The flow is structural. The Planning Agent produces the Recommendation. The Technical Review Team reviews it, edits it, validates the role assignments against current capacity, sanity checks the throughput and cost bands, and produces the Approved Baseline. The customer reviews the Approved Baseline (not the Recommendation), signs off, and the engagement enters Execution against that signed plan.
This is the same pattern the Intake Agent and QA Agent use: the model proposes, the human disposes, only the human’s disposition binds the engagement. The pattern exists because we will not let an AI estimate be the basis of a customer commitment. AI estimates inform the commitment; the commitment is made by people who can stand behind it.
Customer overrides
The Console exposes the Recommendation to the customer in read mode and the Approved Baseline in editable mode (with revision tracking). Customers can request revisions on specific blocks, override AI versus human assignments per block (e.g., “I want a senior engineer on this block, not an AI agent”), and tune throughput preferences (faster delivery at higher cost, or slower delivery at lower cost). All overrides flow back through the human review loop before they enter the Approved Baseline.
This matters because the platform should not impose its routing preferences on customers who have a strong opinion. Most customers are happy to defer to the Approved Baseline as proposed; some prefer specific control points; both are first class flows.
Limits
Three structural limits.
Brief quality dependency. The Planning Agent’s output is bounded by the brief’s quality. A vague brief produces a Recommendation with wide bands and many flagged risks; a sharp brief produces a tighter Recommendation. The Intake Agent surfaces the brief quality issues; the Planning Agent reflects them.
External constraints. The agent does not know about external customer constraints unless they are in the brief or in the customer memory. Calendar constraints (a regulatory deadline, a partner launch, a hiring freeze) come into the plan only through the human review step.
Novel domains. Engagements in domains where Orzed has limited delivery memory produce Recommendations with wider uncertainty bands.

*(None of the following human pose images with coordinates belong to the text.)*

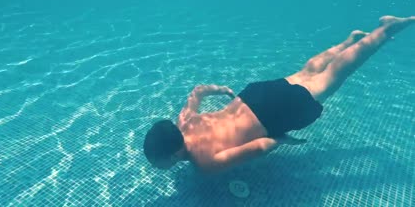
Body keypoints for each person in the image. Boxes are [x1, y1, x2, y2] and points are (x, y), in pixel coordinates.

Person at [143, 15, 415, 173]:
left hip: (273, 114)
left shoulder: (205, 163)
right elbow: (198, 91)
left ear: (172, 156)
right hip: (253, 95)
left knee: (331, 77)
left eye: (158, 162)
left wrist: (281, 139)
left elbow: (261, 147)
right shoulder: (185, 121)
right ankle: (348, 40)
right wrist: (223, 90)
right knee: (308, 72)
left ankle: (387, 29)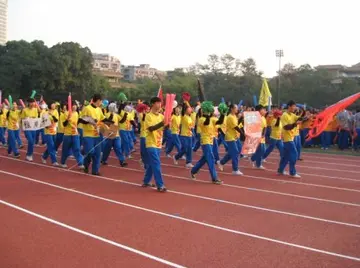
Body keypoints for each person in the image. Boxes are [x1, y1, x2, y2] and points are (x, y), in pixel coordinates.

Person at [191, 101, 222, 184]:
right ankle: (214, 178)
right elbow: (206, 123)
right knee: (211, 158)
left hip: (211, 140)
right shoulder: (201, 119)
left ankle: (194, 170)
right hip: (205, 141)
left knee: (205, 158)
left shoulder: (213, 119)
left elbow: (220, 122)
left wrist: (222, 113)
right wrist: (208, 115)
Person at [142, 97, 167, 192]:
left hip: (158, 143)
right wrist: (162, 124)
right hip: (151, 143)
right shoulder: (148, 116)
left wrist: (167, 124)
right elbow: (151, 129)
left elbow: (164, 128)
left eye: (160, 103)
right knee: (156, 163)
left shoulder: (161, 116)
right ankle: (160, 185)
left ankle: (146, 180)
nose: (159, 105)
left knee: (153, 164)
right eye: (157, 103)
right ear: (152, 104)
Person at [79, 94, 106, 175]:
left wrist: (110, 122)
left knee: (98, 153)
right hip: (88, 134)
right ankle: (86, 164)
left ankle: (95, 170)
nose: (101, 102)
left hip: (97, 134)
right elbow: (81, 120)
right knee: (90, 152)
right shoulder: (87, 108)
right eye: (101, 101)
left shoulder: (99, 109)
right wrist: (90, 121)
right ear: (98, 100)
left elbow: (103, 118)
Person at [277, 100, 302, 178]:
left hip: (291, 137)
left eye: (295, 106)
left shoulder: (292, 114)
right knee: (294, 154)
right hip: (287, 138)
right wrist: (295, 124)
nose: (295, 108)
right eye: (293, 106)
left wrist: (306, 116)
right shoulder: (285, 115)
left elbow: (299, 118)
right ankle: (292, 172)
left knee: (286, 155)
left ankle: (280, 170)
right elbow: (286, 127)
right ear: (289, 106)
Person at [218, 104, 243, 175]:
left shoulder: (234, 116)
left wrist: (241, 118)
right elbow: (236, 127)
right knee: (235, 152)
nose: (237, 109)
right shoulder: (230, 117)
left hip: (235, 136)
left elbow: (237, 124)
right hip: (230, 137)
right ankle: (235, 169)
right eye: (236, 108)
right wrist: (243, 134)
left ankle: (222, 162)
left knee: (236, 150)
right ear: (232, 109)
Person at [60, 101, 84, 169]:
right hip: (67, 135)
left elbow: (78, 121)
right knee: (65, 149)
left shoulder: (76, 113)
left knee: (77, 149)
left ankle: (80, 163)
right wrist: (68, 118)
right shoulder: (66, 113)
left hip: (75, 134)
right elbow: (64, 124)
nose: (74, 106)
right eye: (73, 105)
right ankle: (63, 162)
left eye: (75, 105)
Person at [41, 102, 59, 166]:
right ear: (49, 105)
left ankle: (44, 156)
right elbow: (44, 123)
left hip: (54, 131)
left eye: (54, 104)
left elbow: (56, 120)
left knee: (52, 146)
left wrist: (52, 115)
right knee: (51, 146)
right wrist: (48, 125)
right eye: (52, 104)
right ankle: (54, 161)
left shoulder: (56, 112)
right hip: (48, 132)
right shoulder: (45, 112)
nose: (54, 105)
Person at [250, 105, 267, 169]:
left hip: (262, 137)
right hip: (256, 137)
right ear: (259, 111)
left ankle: (252, 158)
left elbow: (265, 127)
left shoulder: (263, 118)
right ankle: (258, 164)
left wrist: (263, 134)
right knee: (261, 150)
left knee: (262, 150)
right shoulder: (254, 118)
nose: (264, 111)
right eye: (263, 110)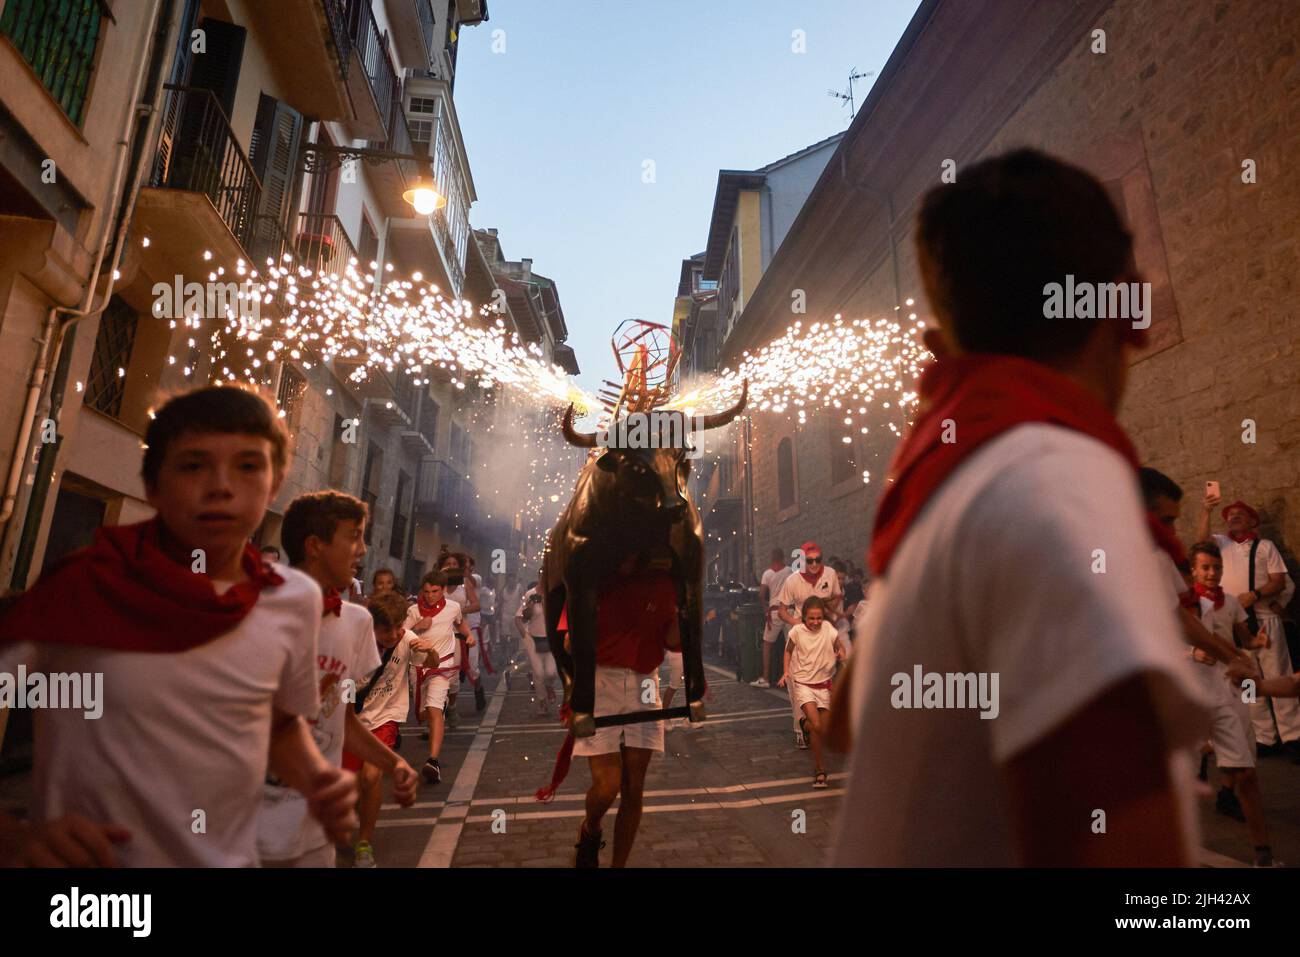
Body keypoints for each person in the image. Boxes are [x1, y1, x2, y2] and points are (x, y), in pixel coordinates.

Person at [834, 149, 1209, 866]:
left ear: (941, 345)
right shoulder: (1056, 478)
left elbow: (852, 718)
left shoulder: (942, 488)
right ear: (1125, 306)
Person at [0, 384, 357, 866]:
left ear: (275, 486)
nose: (221, 486)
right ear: (153, 485)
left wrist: (317, 779)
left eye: (248, 466)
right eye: (193, 465)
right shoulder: (83, 587)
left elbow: (277, 723)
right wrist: (14, 837)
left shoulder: (292, 600)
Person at [258, 492, 418, 867]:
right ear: (314, 546)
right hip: (251, 830)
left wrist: (394, 763)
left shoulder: (356, 622)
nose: (362, 549)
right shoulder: (257, 610)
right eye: (354, 535)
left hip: (316, 834)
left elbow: (341, 717)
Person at [567, 552, 679, 868]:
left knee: (634, 787)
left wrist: (688, 615)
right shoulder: (597, 575)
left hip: (645, 680)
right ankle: (591, 827)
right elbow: (570, 641)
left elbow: (672, 639)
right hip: (602, 678)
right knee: (607, 787)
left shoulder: (666, 582)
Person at [1183, 541, 1276, 866]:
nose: (1212, 573)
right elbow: (1165, 642)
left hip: (1226, 688)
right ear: (1193, 569)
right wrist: (1192, 653)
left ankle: (1262, 855)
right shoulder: (1183, 605)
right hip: (1189, 693)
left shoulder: (1232, 603)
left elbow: (1243, 638)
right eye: (1205, 567)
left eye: (1217, 567)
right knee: (1181, 781)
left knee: (1247, 770)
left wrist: (1256, 641)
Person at [1197, 492, 1300, 754]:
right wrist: (1207, 511)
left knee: (1278, 674)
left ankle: (1293, 736)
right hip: (1236, 623)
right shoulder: (1220, 543)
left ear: (1252, 522)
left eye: (1239, 515)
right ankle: (1264, 736)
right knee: (1247, 678)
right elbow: (1200, 542)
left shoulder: (1265, 547)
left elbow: (1278, 580)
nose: (1232, 518)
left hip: (1265, 618)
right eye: (1229, 516)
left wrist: (1254, 595)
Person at [345, 591, 435, 867]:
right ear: (371, 625)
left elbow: (432, 664)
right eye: (386, 630)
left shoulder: (406, 639)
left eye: (398, 626)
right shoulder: (354, 643)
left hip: (386, 718)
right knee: (350, 783)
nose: (394, 634)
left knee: (371, 776)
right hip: (351, 721)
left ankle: (365, 842)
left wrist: (428, 650)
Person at [774, 542, 840, 745]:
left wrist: (828, 613)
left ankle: (821, 726)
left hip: (822, 636)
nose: (814, 565)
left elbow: (837, 596)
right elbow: (782, 610)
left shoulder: (830, 574)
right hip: (800, 638)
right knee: (797, 683)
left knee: (824, 681)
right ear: (802, 561)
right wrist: (798, 623)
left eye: (817, 560)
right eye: (809, 561)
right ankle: (801, 730)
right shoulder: (792, 581)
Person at [405, 570, 466, 784]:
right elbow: (400, 635)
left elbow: (460, 623)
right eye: (427, 591)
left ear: (442, 591)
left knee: (434, 709)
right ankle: (441, 706)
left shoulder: (453, 607)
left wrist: (469, 636)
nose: (431, 595)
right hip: (418, 667)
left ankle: (433, 760)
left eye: (435, 591)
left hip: (442, 666)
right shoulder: (413, 611)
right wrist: (417, 626)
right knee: (422, 715)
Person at [778, 597, 844, 789]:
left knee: (822, 728)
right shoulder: (797, 631)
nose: (815, 622)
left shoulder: (829, 629)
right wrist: (786, 671)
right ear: (804, 617)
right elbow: (788, 651)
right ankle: (820, 770)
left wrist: (842, 655)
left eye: (819, 618)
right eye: (811, 618)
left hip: (824, 685)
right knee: (817, 725)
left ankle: (803, 725)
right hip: (803, 684)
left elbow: (840, 646)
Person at [440, 552, 483, 716]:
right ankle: (440, 711)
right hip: (440, 633)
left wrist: (458, 611)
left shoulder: (465, 583)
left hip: (462, 631)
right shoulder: (438, 581)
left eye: (454, 565)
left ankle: (473, 692)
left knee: (468, 669)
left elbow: (476, 605)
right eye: (448, 564)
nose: (451, 567)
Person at [516, 574, 557, 716]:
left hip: (551, 639)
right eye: (542, 576)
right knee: (538, 673)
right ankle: (542, 702)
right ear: (540, 577)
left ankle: (549, 685)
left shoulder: (555, 593)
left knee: (551, 672)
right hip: (533, 639)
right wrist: (530, 607)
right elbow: (522, 617)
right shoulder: (530, 594)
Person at [752, 547, 792, 690]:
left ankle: (766, 677)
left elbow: (761, 595)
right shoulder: (789, 571)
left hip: (775, 611)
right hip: (789, 610)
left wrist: (765, 608)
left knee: (767, 644)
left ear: (772, 558)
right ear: (783, 557)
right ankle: (792, 677)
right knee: (791, 644)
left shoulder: (767, 574)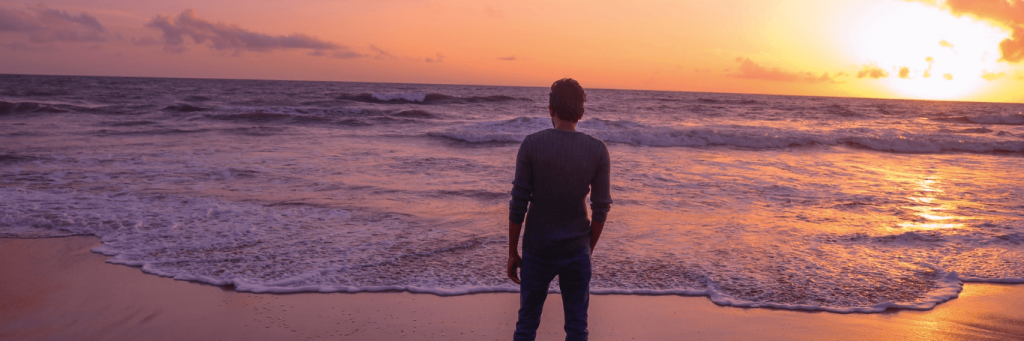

The Technical Review Team typically spends more time on these and the Approved Baseline diverges more from the Recommendation.
Specifications
| Attribute | Value |
|---|---|
| Underlying model | Orzed Horizon, Planning fine tune |
| Training data | Delivery memory (~1,400 engagements with brief, plan and realised delivery), plus reviewer alignment loop |
| Median latency | 30 to 90 seconds (typical engagement) |
| Output | Structured Planning Recommendation (decomposition, dependency graph, role assignment, throughput band, cost band) |
| Console surface | Planning Recommendation drawer, Approved Baseline editor |
| Binding status | Exploratory; binding decisions sit with the Technical Review Team in the Approved Baseline |
The QA Agent write up covers the next major agent in the lifecycle: the agent that runs the first pass on every Execution lane deliverable produced under the Approved Baseline.
Questions teams ask
Why is the Recommendation exploratory and not binding?
Because no model, however capable, should be the binding source of an engagement plan. The Recommendation is the agent's best read of how the work decomposes; the Approved Baseline is the version that human senior reviewers have validated against the customer's actual constraints. Binding decisions on cost, scope and timeline sit with people who can be accountable for them.
How accurate are the Planning Agent's estimates?
Throughput and cost estimates land in the right band on roughly 70 to 80 percent of engagements measured against realised delivery. The misses cluster around engagements where scope materially shifted mid flight (which no plan predicts) and engagements where the brief's assumptions were substantively wrong (which the Intake Agent now catches earlier).
Can I change parts of the Recommendation?
Yes. The Console lets you request revisions on specific blocks, override AI versus human assignments per block, and tune throughput preferences. Revisions go back through the agent and the human review loop; the Approved Baseline reflects the final state.